» STATED PROBLEM:
Each line of the listing must be transcribed exactly, except for the images, which should be excluded.

Dataset items

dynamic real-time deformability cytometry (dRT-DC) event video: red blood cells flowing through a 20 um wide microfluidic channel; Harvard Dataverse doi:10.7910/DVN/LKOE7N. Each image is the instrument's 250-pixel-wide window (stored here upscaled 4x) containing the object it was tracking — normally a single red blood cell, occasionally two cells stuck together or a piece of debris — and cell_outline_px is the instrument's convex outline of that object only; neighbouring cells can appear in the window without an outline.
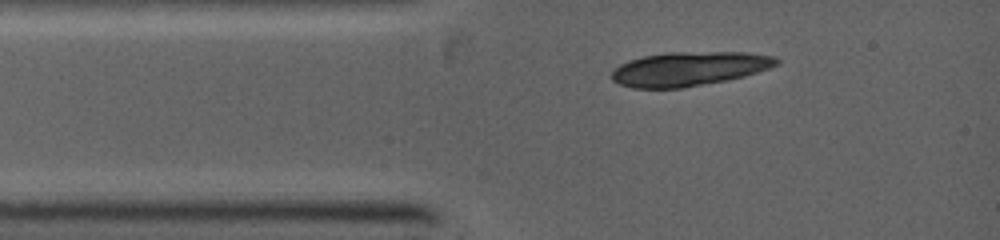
{"species": "common noctule bat (a hibernating species)", "species_latin": "Nyctalus noctula", "temperature_condition": "warm", "stored_images_in_passage": 1, "camera_frame_rate_fps": 5000, "um_per_image_px": 0.085, "animal": {"sex": "female", "body_mass_g": 19.0, "forearm_length_mm": 53.3}, "frame": {"image": 1, "passage_image": 1, "time_ms": 0.0, "image_size_px": [1000, 240], "cell_outline_px": [[780, 64], [744, 76], [728, 80], [680, 88], [632, 88], [620, 84], [612, 80], [612, 72], [620, 64], [628, 60], [644, 56], [664, 52], [748, 52], [776, 56], [780, 60]], "centroid_in_image_um": [58.6, 5.84], "position_along_channel_um": 26.4, "area_um2": 32.89}}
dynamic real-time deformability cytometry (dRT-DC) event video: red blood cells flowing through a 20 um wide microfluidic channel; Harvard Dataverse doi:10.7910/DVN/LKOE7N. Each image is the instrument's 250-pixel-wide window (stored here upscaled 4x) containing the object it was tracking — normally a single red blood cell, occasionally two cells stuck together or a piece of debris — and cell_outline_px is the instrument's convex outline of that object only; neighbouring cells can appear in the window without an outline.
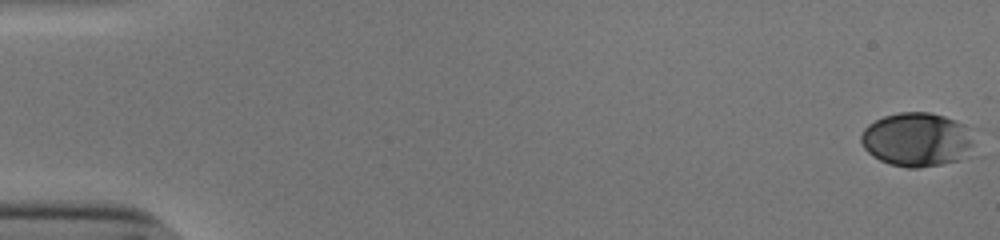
{"species": "human", "species_latin": "Homo sapiens", "temperature_condition": "cold", "stored_images_in_passage": 55, "camera_frame_rate_fps": 3000, "um_per_image_px": 0.085, "donor": {"sex": "male"}, "frame": {"image": 1, "passage_image": 1, "time_ms": 0.0, "image_size_px": [1000, 240], "cell_outline_px": [[980, 156], [940, 164], [916, 168], [908, 168], [888, 164], [872, 156], [864, 148], [860, 140], [860, 136], [864, 128], [868, 124], [884, 116], [896, 112], [932, 112], [980, 128]], "centroid_in_image_um": [78.22, 11.87], "position_along_channel_um": 6.8, "area_um2": 38.21}}
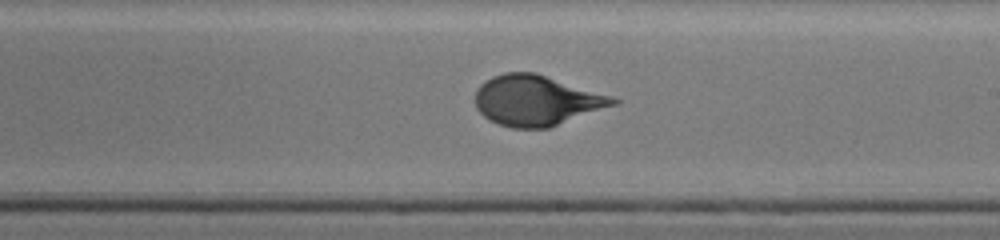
{"frame": {"image": 2, "passage_image": 33, "time_ms": 10.667, "image_size_px": [1000, 240], "cell_outline_px": [[620, 104], [548, 128], [512, 128], [500, 124], [484, 116], [476, 108], [476, 88], [480, 84], [492, 76], [504, 72], [536, 72], [612, 96], [620, 100]], "centroid_in_image_um": [45.63, 8.53], "position_along_channel_um": 243.4, "area_um2": 40.63}}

» REPLY TO THE EXERCISE:
dynamic real-time deformability cytometry (dRT-DC) event video: red blood cells flowing through a 20 um wide microfluidic channel; Harvard Dataverse doi:10.7910/DVN/LKOE7N. Each image is the instrument's 250-pixel-wide window (stored here upscaled 4x) containing the object it was tracking — normally a single red blood cell, occasionally two cells stuck together or a piece of debris — and cell_outline_px is the instrument's convex outline of that object only; neighbouring cells can appear in the window without an outline.
{"species": "common noctule bat (a hibernating species)", "species_latin": "Nyctalus noctula", "temperature_condition": "warm", "stored_images_in_passage": 1, "camera_frame_rate_fps": 5000, "um_per_image_px": 0.085, "animal": {"sex": "female", "body_mass_g": 19.0, "forearm_length_mm": 53.3}, "frame": {"image": 1, "passage_image": 1, "time_ms": 0.0, "image_size_px": [1000, 240], "cell_outline_px": [[780, 64], [744, 76], [728, 80], [680, 88], [632, 88], [620, 84], [612, 80], [612, 72], [620, 64], [628, 60], [644, 56], [664, 52], [748, 52], [776, 56], [780, 60]], "centroid_in_image_um": [58.6, 5.84], "position_along_channel_um": 26.4, "area_um2": 32.89}}
dynamic real-time deformability cytometry (dRT-DC) event video: red blood cells flowing through a 20 um wide microfluidic channel; Harvard Dataverse doi:10.7910/DVN/LKOE7N. Each image is the instrument's 250-pixel-wide window (stored here upscaled 4x) containing the object it was tracking — normally a single red blood cell, occasionally two cells stuck together or a piece of debris — and cell_outline_px is the instrument's convex outline of that object only; neighbouring cells can appear in the window without an outline.
{"species": "human", "species_latin": "Homo sapiens", "temperature_condition": "cold", "stored_images_in_passage": 55, "camera_frame_rate_fps": 3000, "um_per_image_px": 0.085, "donor": {"sex": "male"}, "frame": {"image": 1, "passage_image": 1, "time_ms": 0.0, "image_size_px": [1000, 240], "cell_outline_px": [[980, 156], [940, 164], [916, 168], [908, 168], [888, 164], [872, 156], [864, 148], [860, 140], [860, 136], [864, 128], [868, 124], [884, 116], [896, 112], [932, 112], [980, 128]], "centroid_in_image_um": [78.22, 11.87], "position_along_channel_um": 6.8, "area_um2": 38.21}}
{"frame": {"image": 2, "passage_image": 33, "time_ms": 10.667, "image_size_px": [1000, 240], "cell_outline_px": [[620, 104], [548, 128], [512, 128], [500, 124], [484, 116], [476, 108], [476, 88], [480, 84], [492, 76], [504, 72], [536, 72], [612, 96], [620, 100]], "centroid_in_image_um": [45.63, 8.53], "position_along_channel_um": 243.4, "area_um2": 40.63}}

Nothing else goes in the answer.